I just finished Darksiders 2 and while the game as a whole left a lot of positive, I can’t help but notice a growing trend of games that just call it in for the final act.
Act1 I cleaned out an entire land with 4 dungeons, Act 2 was even bigger so that the combined play time was well over 20 hours without any effort to “complete” areas or anything other than the main quest. Act 3 was compete in under 2 hours, with only a single dungeon.
There are quite a few games that seem to just give up at the end and rather than increase the challenge, they increase the difficulty by just plunging massive enemies in your way rather than continue the run through the game. Diablo3 is a perfect example where rather than provide new zones and challenges, they fill the screen with dozens of enemies and bosses. COD/MOH are pretty similar too. Maybe this is supposed to make me feel more powerful? Like I’m some sort of deity that can take on any challenge?
It’s interesting that RPGs typically take the complete opposite path, where the entire game opens up at the end. Like all of a sudden you’re finally strong enough to take on hundreds of challenges rather than a single gauntlet.
Small rant aside, I have to say that Darksiders2 was a great game. For the price I paid (~15$), I got nearly 25 hours out of it, clearly putting it into my value bucket (of which 1$ per hour is my lower limit). I think I would have been happy with just 10 hours too, so I got some extra goodness from the game. Refreshing.
Over the holidays I picked up Darksiders 2 and I’ve put a few hours into it with some pleasant surprises. While the setting is simple enough (4 horseman, angels & demons) it has the comic book feel that Joe wanted. There’s a “big-ness” to everything which just feels right. There’s a good spread of bosses and they all seem to get bigger and badder as you go along. The story takes a couple odd turns but nothing too out of the blue.
From a gameplay perspective, it’s more akin to Zelda than I would have thought. There’s an overworld with travel on a horse. The majority of dungeons are about puzzle solving rather than continuous combat. There are 4 general skills that affect puzzles with the traditional grapple hook and teleportation. There’s a cool character split mechanic, allowing you to work in tandem with yourself. Combat is like most action games, weak attacks, strong attacks, combos, special attacks. Your weapons actually make a difference though, as all gear has stats and some weapons attack at different rates (maces vs gauntlets). Plus the weapons can be upgraded, adding a nice little RPG mechanic.

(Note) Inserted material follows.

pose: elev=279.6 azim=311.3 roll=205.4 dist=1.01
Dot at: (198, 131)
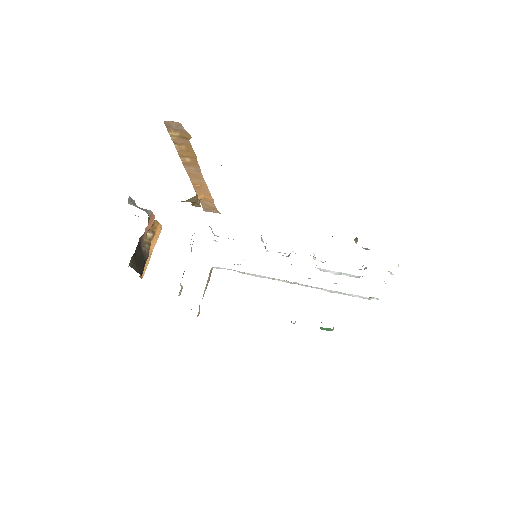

It’s hard to pick a weakness other than the typical “Zelda” weakness of not wanting to complete anything past the final boss. There are plenty of side objectives but in terms of relative power/effort, they rarely seem worth the time. Mind you, one particular side quest was well above my character level and I died multiple times, which was fun in itself.
I’ve completed 2 of the 3 acts and I’m still entertained. Each zone is designed into chunks, so you can drop in, play for a bit and feel like you’ve completed something rather than the extra long chains of other games. While I like God of War’s combat, no one can say that Kratos is relatable, the story is anything near quality and that the dungeons don’t bleed into each other. Darksiders is a nice break from that tradition and I’m hoping someone buys the IP from THQ and continues the quest.